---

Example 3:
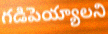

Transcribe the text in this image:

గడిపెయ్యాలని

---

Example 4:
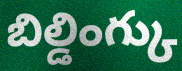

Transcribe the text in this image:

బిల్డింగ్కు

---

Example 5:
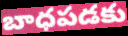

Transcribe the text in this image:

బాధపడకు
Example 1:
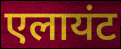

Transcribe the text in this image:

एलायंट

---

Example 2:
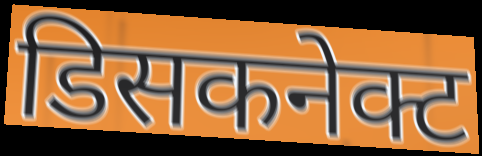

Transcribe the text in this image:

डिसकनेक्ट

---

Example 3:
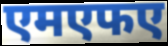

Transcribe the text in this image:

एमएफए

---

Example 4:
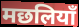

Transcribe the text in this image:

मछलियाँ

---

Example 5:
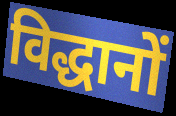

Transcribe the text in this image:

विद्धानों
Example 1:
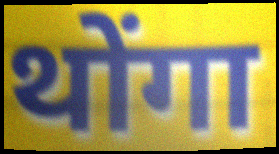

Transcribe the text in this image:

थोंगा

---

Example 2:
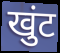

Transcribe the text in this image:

• • •

Your assignment -> Only the pictures are to be left out; everything else in the entries above must be duplicated exactly.

Result of this exercise ->
---

Example 3:

Transcribe the text in this image:

గడిపెయ్యాలని

---

Example 4:

Transcribe the text in this image:

బిల్డింగ్కు

---

Example 5:

Transcribe the text in this image:

బాధపడకు
Example 1:

Transcribe the text in this image:

एलायंट

---

Example 2:

Transcribe the text in this image:

डिसकनेक्ट

---

Example 3:

Transcribe the text in this image:

एमएफए

---

Example 4:

Transcribe the text in this image:

मछलियाँ

---

Example 5:

Transcribe the text in this image:

विद्धानों
Example 1:

Transcribe the text in this image:

थोंगा

---

Example 2:

Transcribe the text in this image:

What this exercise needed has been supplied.